Later that same year, he showed me a Christmas ad from Target in which a family gathered around a Wii in red and green plaid pajamas. They smiled, laughed, and cheered as they played together.
“Sometimes I wish I had a family like this,” he said.
The family was black.
A quick, vicious stab. My center constricted. I suppressed a flash of anger and kept my voice even. “They sure look like they’re having fun. Wouldn’t it be nice if families could just play and have fun all the time?”
“Yeah,” he said. He wandered off.
But we both knew what he was talking about. I could have said, “It must be hard when you don’t look like your family. You must have a hard time knowing where and how you fit. Tell me about what that is like.” I could have – I should have – but I didn’t.
The next year, when he was in third grade, two white kids beat my son for fifteen minutes straight on the school bus while yelling racial slurs. The bus driver physically turned away from my son in silence when he asked for help. The videotape of the incident was “misplaced” for a couple of days. The next day, the principal told my husband and me that our son would just have to toughen up because kids call names. Boys will be boys. When we took the case to the superintendent, the principal retaliated by calling my son into his office in the middle of class and yelled at him for being a “whiny little troublemaker.” The bus manager found the videotape and called me, tears edging her voice. “You don’t want to see this,” she said. “It will break your heart.”
That’s what it took. Five years of denial, of living in self-imposed blindness, of telling my son his experiences “didn’t matter.” And when he came home that day from the bus, literally and figuratively split wide open, that’s the day I saw my own racism. That’s the day I understood that as a white woman, I had the privilege of being “colorblind,” but my son never would. Color did matter. Does matter. It matters to him. For him, race means life or death, freedom or imprisonment. Race – whether I want it to or not – defines my son’s place in the world, and in denying that I choose to be the bus driver, turning away from my bleeding child in silence.

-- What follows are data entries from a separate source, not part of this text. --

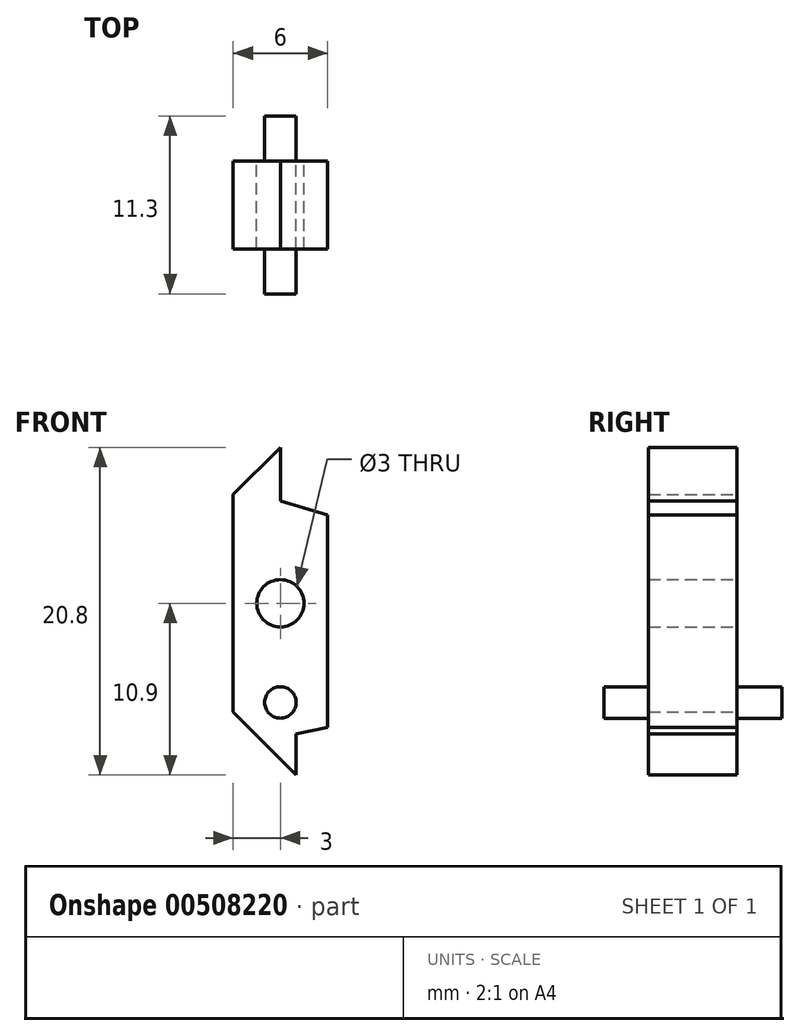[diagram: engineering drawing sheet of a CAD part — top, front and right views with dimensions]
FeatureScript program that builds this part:
annotation { "Feature Type Name" : "Feature", "Feature Type Description" : "" }
export const myFeature = defineFeature(function(context is Context, id is Id, definition is map)
    precondition{}
    {
        {
            var Q0;
            Q0=qCreatedBy(makeId("Front.planeOp"),FACE);
            var sketch = newSketch(context, id + "F0", { "sketchPlane" : qUnion([Q0])});
            skLineSegment(sketch, "E0", {"start": v(-3, 6.9) * mm, "end": v(-3, -6.9) * mm});
            skLineSegment(sketch, "E1", {"start": v(-3, -6.9) * mm, "end": v(1, -10.9) * mm});
            skLineSegment(sketch, "E2", {"start": v(1, -10.9) * mm, "end": v(1, -8.3) * mm});
            skLineSegment(sketch, "E3", {"start": v(1, -8.3) * mm, "end": v(3, -7.9) * mm});
            skLineSegment(sketch, "E4", {"start": v(3, -7.9) * mm, "end": v(3, 5.6) * mm});
            skLineSegment(sketch, "E5", {"start": v(3, 5.6) * mm, "end": v(0, 6.5) * mm});
            skLineSegment(sketch, "E6", {"start": v(0, 6.5) * mm, "end": v(0, 9.9) * mm});
            skLineSegment(sketch, "E7", {"start": v(0, 9.9) * mm, "end": v(-3, 6.9) * mm});
            skCircle(sketch, "E8", {"center": v(0, 0) * mm, "radius": 1.5 * mm});
            skLineSegment(sketch, "E9", {"start": v(0, 0) * mm, "end": v(-3, 0) * mm, "construction": true});
            skCircle(sketch, "E10", {"center": v(0, -6.3) * mm, "radius": 1 * mm});
            skSolve(sketch);
        }
        {
            var Q0;
            Q0=makeQuery(id+"F0.imprint","IMPRINT",FACE,{"disambiguationData":[TD([[makeQuery(id+"F0.imprint","IMPRINT",EDGE,{"derivedFrom":sQuery(id+"F0.wireOp",EDGE,"E0")}),1.0]])]});
            extrude(context, id + "F1", {"entities" : qUnion([Q0]), "depth" : 5.6 * mm, "offsetDistance" : 25 * mm, "symmetric" : true});
        }
        {
            var Q0;
            Q0=makeQuery(id+"F0.imprint","IMPRINT",FACE,{"disambiguationData":[TD([[makeQuery(id+"F0.imprint","IMPRINT",EDGE,{"derivedFrom":sQuery(id+"F0.wireOp",EDGE,"E10")}),1.0]])]});
            extrude(context, id + "F2", {"entities" : qUnion([Q0]), "operationType" : NewBodyOperationType.ADD, "depth" : 11.3 * mm, "offsetDistance" : 25 * mm, "symmetric" : true});
        }
    });
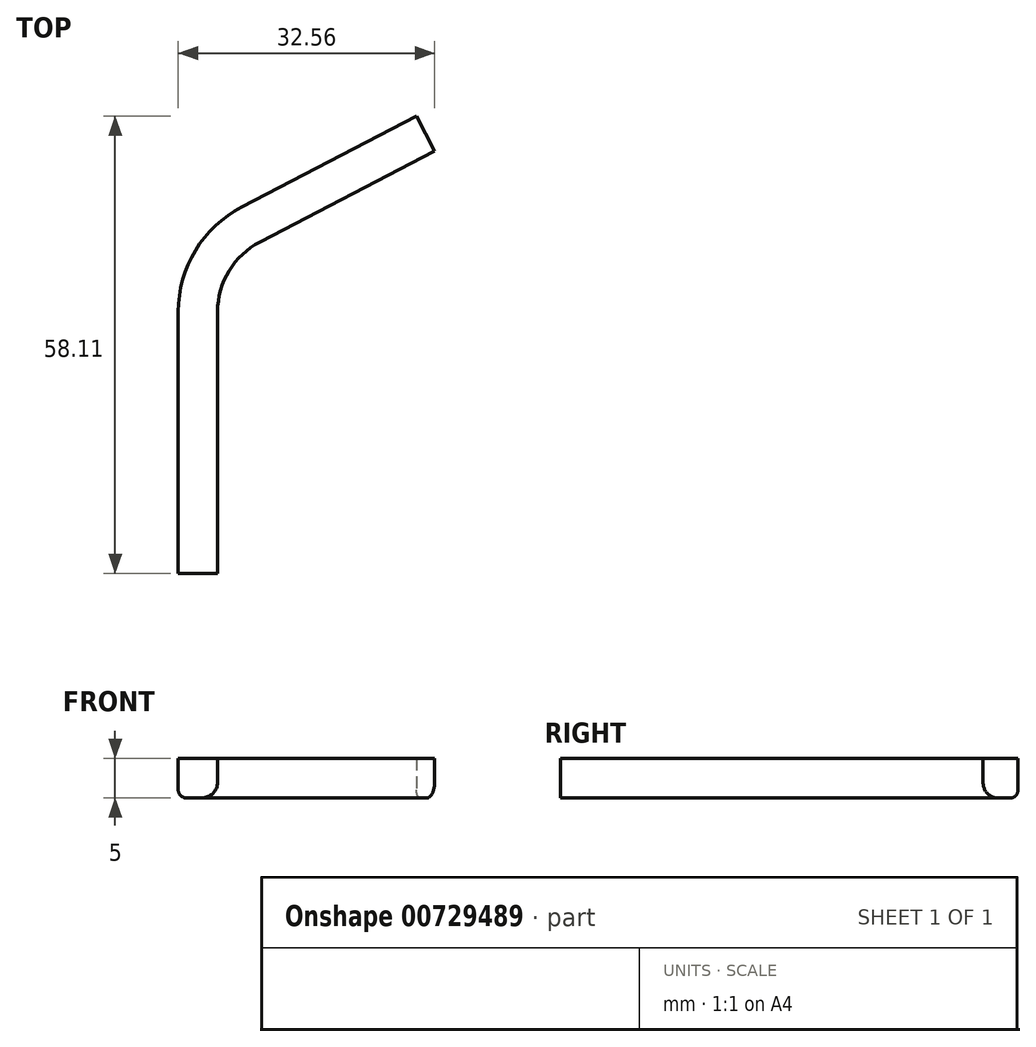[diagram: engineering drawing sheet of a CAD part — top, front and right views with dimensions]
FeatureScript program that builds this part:
annotation { "Feature Type Name" : "Feature", "Feature Type Description" : "" }
export const myFeature = defineFeature(function(context is Context, id is Id, definition is map)
    precondition{}
    {
        {
            var Q0;
            Q0=qCreatedBy(makeId("Top.planeOp"),FACE);
            var sketch = newSketch(context, id + "F0", { "sketchPlane" : qUnion([Q0])});
            skLineSegment(sketch, "E0", {"start": v(-55.5, 0) * mm, "end": v(-60.5, 0) * mm});
            skLineSegment(sketch, "E1", {"start": v(-60.5, 0) * mm, "end": v(-60.5, 33.26) * mm});
            skLineSegment(sketch, "E2", {"start": v(0, 0) * mm, "end": v(-30.25, 58.1) * mm, "construction": true});
            skLineSegment(sketch, "E3", {"start": v(-30.25, 58.1) * mm, "end": v(-52.42, 46.56) * mm});
            skLineSegment(sketch, "E4", {"start": v(-27.94, 53.67) * mm, "end": v(-50.12, 42.13) * mm});
            skLineSegment(sketch, "E5", {"start": v(-55.5, 33.26) * mm, "end": v(-55.5, 0) * mm});
            skLineSegment(sketch, "E6", {"start": v(-60.5, 42.36) * mm, "end": v(0, 0) * mm, "construction": true});
            skLineSegment(sketch, "E7", {"start": v(-30.25, 58.1) * mm, "end": v(-27.94, 53.67) * mm});
            skPoint(sketch, "E8.visualSharp", {"position": v(-60.5, 42.36) * mm});
            skArc(sketch, "E8.filletArc", {"start": v(-52.42, 46.56) * mm, "mid": v(-58.32, 41.04) * mm, "end": v(-60.5, 33.26) * mm});
            skPoint(sketch, "E9.visualSharp", {"position": v(-55.5, 39.33) * mm});
            skArc(sketch, "E9.filletArc", {"start": v(-50.12, 42.13) * mm, "mid": v(-54.05, 38.45) * mm, "end": v(-55.5, 33.26) * mm});
            skSolve(sketch);
        }
        {
            var Q0;
            Q0 = qSketchRegion(id + "F0", true);
            extrude(context, id + "F1", {"entities" : qUnion([Q0]), "depth" : 5 * mm, "offsetDistance" : 25 * mm});
        }
        {
            var Q0;
            Q0=makeQuery(id+"F1.opExtrude","CAP_EDGE",EDGE,{"disambiguationData":[OSD([sQuery(id+"F0.wireOp",EDGE,"E5")])],"isStart":true});
            fillet(context, id + "F2", {"entities" : qUnion([Q0]), "radius" : 2 * mm, "tangentPropagation" : true, "allowEdgeOverflow" : false});
        }
        {
            var Q0;
            Q0=makeQuery(id+"F1.opExtrude","CAP_EDGE",EDGE,{"disambiguationData":[OSD([sQuery(id+"F0.wireOp",EDGE,"E1")])],"isStart":true});
            fillet(context, id + "F3", {"entities" : qUnion([Q0]), "radius" : 1 * mm, "tangentPropagation" : true, "allowEdgeOverflow" : false});
        }
    });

A few months later, I had a chance to speak with the local NAACP president. I confessed my sins, my inadequacy, my blindness. “Honey,” she told me, “you’re gonna get that child of yours killed. You’ve got to teach that boy how to be black in this world. Whether you like it or not, that’s what you signed up for when you brought a little black boy into your house.”
Like it or not, race matters. While we’re busy talking about how it shouldn’t matter, race matters. When we refuse to acknowledge it, race still matters. When a white man guns down a black boy, race matters. When Rachel Dolezal plays dress-up, race matters. When the confederate flag flies over the state of South Carolina or clings to the window of a good ol’ boy’s pickup truck in rural Washington state, race matters. When we categorize white shooters as “mentally ill” or “abnormal” and black shooters – even if we discover too late they never actually had a gun – as faceless “thugs,” race matters.
Until white America stops averting its eyes, until we look racism full in its face, until we close our mouths and listen, until we feel something for what is happening to black and brown men, women, and children, we will never heal. And while we look away, people continue to die.